Upt ot now we have learnt how to work with complex numbers and we have introduced how to represent them in the complex plane.
What we did was to assign a vector to each complex number, determined by its real and complex part. Thus, what we were essentially doing was to represent vectors on the plane.
However, the vectors can also be represented by means of a longitude and an angle generated with the $$x$$-axis. This is why, the complex number can also be understood as a longitude (the norm of the vector) and angle. Let’s see how it works.

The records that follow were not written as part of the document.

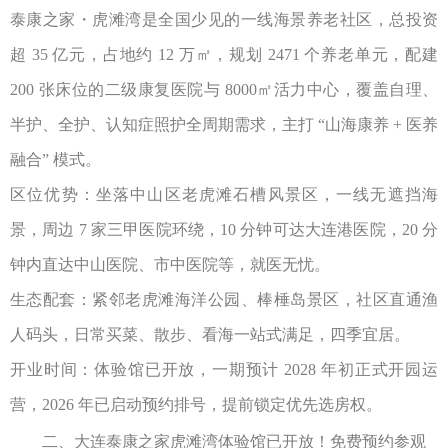
泰康之家・虎滩湾是全国少见的一线海景养老社区，总投资
超
35
亿元，占地约
12
万㎡，规划
2471
个养老单元，配建
200
张床位的二级康复医院与
8000
㎡活力中心，覆盖自理、
半护、全护、认知症照护全周期需求，主打
“
山海康养
+
医养
融合
”
模式。
区位优势：坐落中山区老虎滩石槽风景区，一线无遮挡海
景，周边
7
家三甲医院环绕，
10
分钟可达大连港医院，
20
分
钟内直达中山医院、市中医院等，就医无忧。
生态配套：紧邻老虎滩海洋公园、棒棰岛景区，社区直通渔
人码头，日常买菜、散步、看海一站式满足，四季宜居。
开业时间：体验馆已开放，一期预计
2028
年初正式开园运
营，
2026
年已启动预约排号，提前锁定优先选房权。
二、
大连泰康之家
虎滩湾体验馆已开放！免费预约参观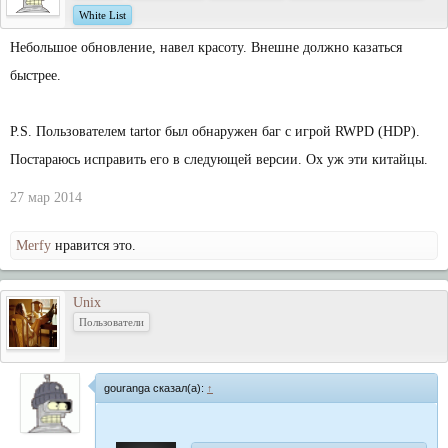
White List
Небольшое обновление, навел красоту. Внешне должно казаться
быстрее.
P.S. Пользователем tartor был обнаружен баг с игрой RWPD (HDP).
Постараюсь исправить его в следующей версии. Ох уж эти китайцы.
27 мар 2014
Merfy
нравится это.
Unix
Пользователи
gouranga сказал(а):
↑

In order to represent a complex number $$z$$ in the polar form we have to use the norm or module and the angle or argument. The module refers to the length of the vector that represents it in the plane, and the argument refers to the angle that it forms with the horizontal axis.
Graphically:
Like this we can represent a complex number with its norm and its argument. We will write $$z=|z|_{\alpha}$$ to describe such a number, where:
- $$|z|$$ is the module and it is the square root of the sum of the squares of the real component and the complex component. Usually we write $$|z|$$ or $$r$$ and we can think of it as the distance from the origin to the complex number $$z$$ if we have it represented in the complex plane. Thus, we have: $$$ |z|=|a+bi|=\sqrt{a^2+b^2}$$$
- $$\alpha$$ is called the argument of the complex number $$z$$ and it is the angle formed by the complex number $$z$$ with the real axis (counterclockwise) represented in the complex plane. Thus, we have: $$$\alpha=\arctan(\dfrac{b}{a})$$$
We shall notice that the argument of a complex number is not unique, since the expression $$\alpha=\arctan(\frac{b}{a})$$ does not uniquely determine the value of $$\alpha$$, for there are infinite angles that satisfy this identity.

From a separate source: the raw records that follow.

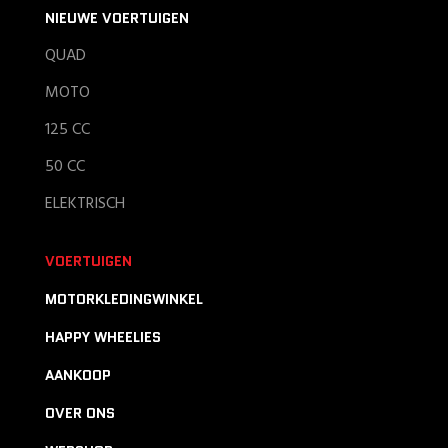
NIEUWE VOERTUIGEN
QUAD
MOTO
125 CC
50 CC
ELEKTRISCH
VOERTUIGEN
MOTORKLEDINGWINKEL
HAPPY WHEELIES
AANKOOP
OVER ONS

However, if we restrict the value of $$\alpha$$ to $$0\leqslant\alpha< 2\pi$$, there are only two angles that differ in $$\pi$$ and have the same tangent. To know which of them the argument is, we will bear in mind the signs of $$a$$ and $$b$$, thus we will manage to know in what quadrant the vector of the complex number is placed. And it will give us the angle we are looking for.
- If the real part and the complex part are positive, the complex number lives in the first quadrant.
For example $$5+9i$$.
- If the real part is negative and the complex part is positive, the complex number lives in the second quadrant.
For example $$-5+9i$$.
- If the real part and the complex part are negative, the complex number lives in the third quadrant.
For example $$-5-9i$$.
- If the real part is positive and the complex part is negative, the complex number lives in the fourth quadrant.
For example $$5-9i$$.
Let’s find the module and argument of the number $$z=4+4\sqrt{3}i$$.

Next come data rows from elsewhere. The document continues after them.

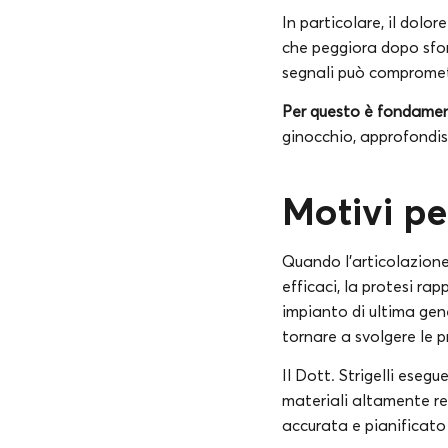
In particolare, il dolor
che peggiora dopo sforz
segnali può compromette
Per questo è fondament
ginocchio, approfondisci
Motivi pe
Quando l’articolazione
efficaci, la protesi ra
impianto di ultima gene
tornare a svolgere le p
Il Dott. Strigelli eseg
materiali altamente re
accurata e pianificato 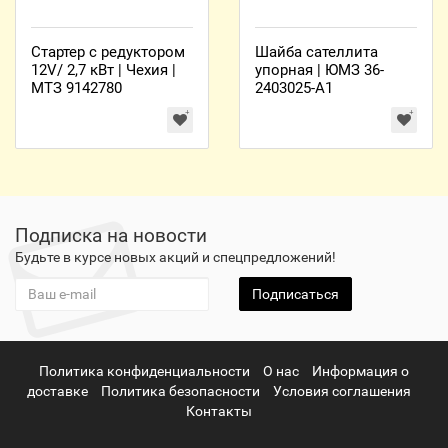
Стартер с редуктором
Шайба сателлита
12V/ 2,7 кВт | Чехия |
упорная | ЮМЗ 36-
МТЗ 9142780
2403025-А1
Подписка на новости
Будьте в курсе новых акций и спецпредложений!
Подписаться
Политика конфиденциальности
О нас
Информация о
доставке
Политика безопасности
Условия соглашения
Контакты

The complex $$4+4\sqrt{3}i$$ has as module: $$$|4+4\sqrt{3}i|=\sqrt{4^2+(4\sqrt{3})^2}=\sqrt{16+16\cdot3}=\sqrt{16+48}= \sqrt{64}=8$$$
And the argument is: $$$\alpha=\arctan\Big(\dfrac{4\sqrt{3}}{4}\Big) =\arctan(\sqrt{3})=60^{\circ}$$$
Since both the real part and the complex part are positive and therefore the complex number lives in the first quadrant.
Thus, to represent in polar form this complex number, we use: $$$ z=|z|_{\alpha}=8_{60^{\circ}}$$$
This methodology allows us to convert a complex number expressed in the binomial form into the polar form.